What this task involves » Each image should be skipped while the records are restated word for word.

Records to process »

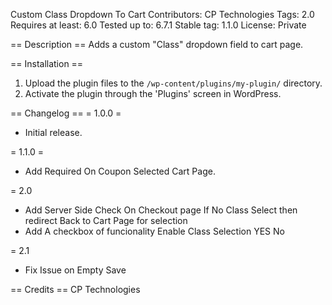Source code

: Custom Class Dropdown To Cart
Contributors: CP Technologies
Tags: 2.0
Requires at least: 6.0
Tested up to: 6.7.1
Stable tag: 1.1.0
License: Private

== Description ==
Adds a custom "Class" dropdown field to cart page. 

== Installation ==
1. Upload the plugin files to the `/wp-content/plugins/my-plugin/` directory.
2. Activate the plugin through the 'Plugins' screen in WordPress.

== Changelog ==
= 1.0.0 =
* Initial release.

= 1.1.0 =
* Add Required On Coupon Selected Cart Page.

= 2.0
* Add Server Side Check On Checkout page If No Class Select then redirect Back to Cart Page for selection
* Add A checkbox of funcionality Enable Class Selection YES No

= 2.1
* Fix Issue on Empty Save


== Credits ==
CP Technologies
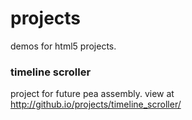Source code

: ---
---

# projects

demos for html5 projects.

### timeline scroller
project for future pea assembly. view at http://github.io/projects/timeline_scroller/
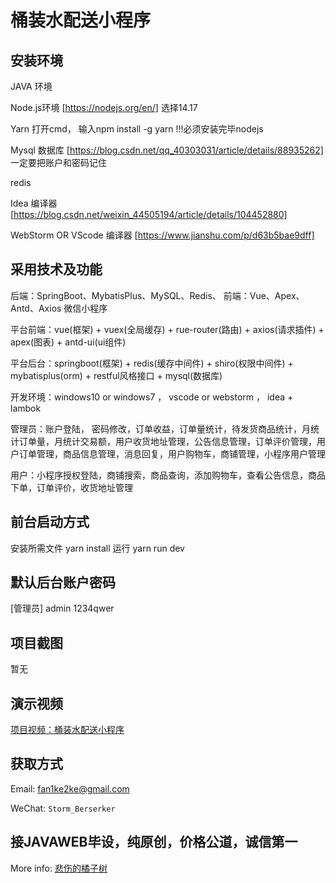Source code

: # 桶装水配送小程序

## 安装环境

JAVA 环境 

Node.js环境 [https://nodejs.org/en/] 选择14.17

Yarn 打开cmd， 输入npm install -g yarn !!!必须安装完毕nodejs

Mysql 数据库 [https://blog.csdn.net/qq_40303031/article/details/88935262] 一定要把账户和密码记住

redis

Idea 编译器 [https://blog.csdn.net/weixin_44505194/article/details/104452880]

WebStorm OR VScode 编译器 [https://www.jianshu.com/p/d63b5bae9dff]

## 采用技术及功能

后端：SpringBoot、MybatisPlus、MySQL、Redis、
前端：Vue、Apex、Antd、Axios
微信小程序

平台前端：vue(框架) + vuex(全局缓存) + rue-router(路由) + axios(请求插件) + apex(图表)  + antd-ui(ui组件)

平台后台：springboot(框架) + redis(缓存中间件) + shiro(权限中间件) + mybatisplus(orm) + restful风格接口 + mysql(数据库)

开发环境：windows10 or windows7 ， vscode or webstorm ， idea + lambok

管理员：账户登陆， 密码修改，订单收益，订单量统计，待发货商品统计，月统计订单量，月统计交易额，用户收货地址管理，公告信息管理，订单评价管理，用户订单管理，商品信息管理，消息回复，用户购物车，商铺管理，小程序用户管理

用户：小程序授权登陆，商铺搜索，商品查询，添加购物车，查看公告信息，商品下单，订单评价，收货地址管理

## 前台启动方式
安装所需文件 yarn install 
运行 yarn run dev

## 默认后台账户密码
[管理员]
admin
1234qwer

## 项目截图

暂无


## 演示视频

[项目视频：桶装水配送小程序](https://www.bilibili.com/video/BV1k5411R7RF/)

## 获取方式

Email: fan1ke2ke@gmail.com

WeChat: `Storm_Berserker`

## 接JAVAWEB毕设，纯原创，价格公道，诚信第一

More info: [悲伤的橘子树](https://berserker287.github.io/)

Solution for this problem »
Source code

: Custom Class Dropdown To Cart
Contributors: CP Technologies
Tags: 2.0
Requires at least: 6.0
Tested up to: 6.7.1
Stable tag: 1.1.0
License: Private

== Description ==
Adds a custom "Class" dropdown field to cart page. 

== Installation ==
1. Upload the plugin files to the `/wp-content/plugins/my-plugin/` directory.
2. Activate the plugin through the 'Plugins' screen in WordPress.

== Changelog ==
= 1.0.0 =
* Initial release.

= 1.1.0 =
* Add Required On Coupon Selected Cart Page.

= 2.0
* Add Server Side Check On Checkout page If No Class Select then redirect Back to Cart Page for selection
* Add A checkbox of funcionality Enable Class Selection YES No

= 2.1
* Fix Issue on Empty Save


== Credits ==
CP Technologies
Source code

: ---
---

# projects

demos for html5 projects.

### timeline scroller
project for future pea assembly. view at http://github.io/projects/timeline_scroller/
Source code

: # 桶装水配送小程序

## 安装环境

JAVA 环境 

Node.js环境 [https://nodejs.org/en/] 选择14.17

Yarn 打开cmd， 输入npm install -g yarn !!!必须安装完毕nodejs

Mysql 数据库 [https://blog.csdn.net/qq_40303031/article/details/88935262] 一定要把账户和密码记住

redis

Idea 编译器 [https://blog.csdn.net/weixin_44505194/article/details/104452880]

WebStorm OR VScode 编译器 [https://www.jianshu.com/p/d63b5bae9dff]

## 采用技术及功能

后端：SpringBoot、MybatisPlus、MySQL、Redis、
前端：Vue、Apex、Antd、Axios
微信小程序

平台前端：vue(框架) + vuex(全局缓存) + rue-router(路由) + axios(请求插件) + apex(图表)  + antd-ui(ui组件)

平台后台：springboot(框架) + redis(缓存中间件) + shiro(权限中间件) + mybatisplus(orm) + restful风格接口 + mysql(数据库)

开发环境：windows10 or windows7 ， vscode or webstorm ， idea + lambok

管理员：账户登陆， 密码修改，订单收益，订单量统计，待发货商品统计，月统计订单量，月统计交易额，用户收货地址管理，公告信息管理，订单评价管理，用户订单管理，商品信息管理，消息回复，用户购物车，商铺管理，小程序用户管理

用户：小程序授权登陆，商铺搜索，商品查询，添加购物车，查看公告信息，商品下单，订单评价，收货地址管理

## 前台启动方式
安装所需文件 yarn install 
运行 yarn run dev

## 默认后台账户密码
[管理员]
admin
1234qwer

## 项目截图

暂无


## 演示视频

[项目视频：桶装水配送小程序](https://www.bilibili.com/video/BV1k5411R7RF/)

## 获取方式

Email: fan1ke2ke@gmail.com

WeChat: `Storm_Berserker`

## 接JAVAWEB毕设，纯原创，价格公道，诚信第一

More info: [悲伤的橘子树](https://berserker287.github.io/)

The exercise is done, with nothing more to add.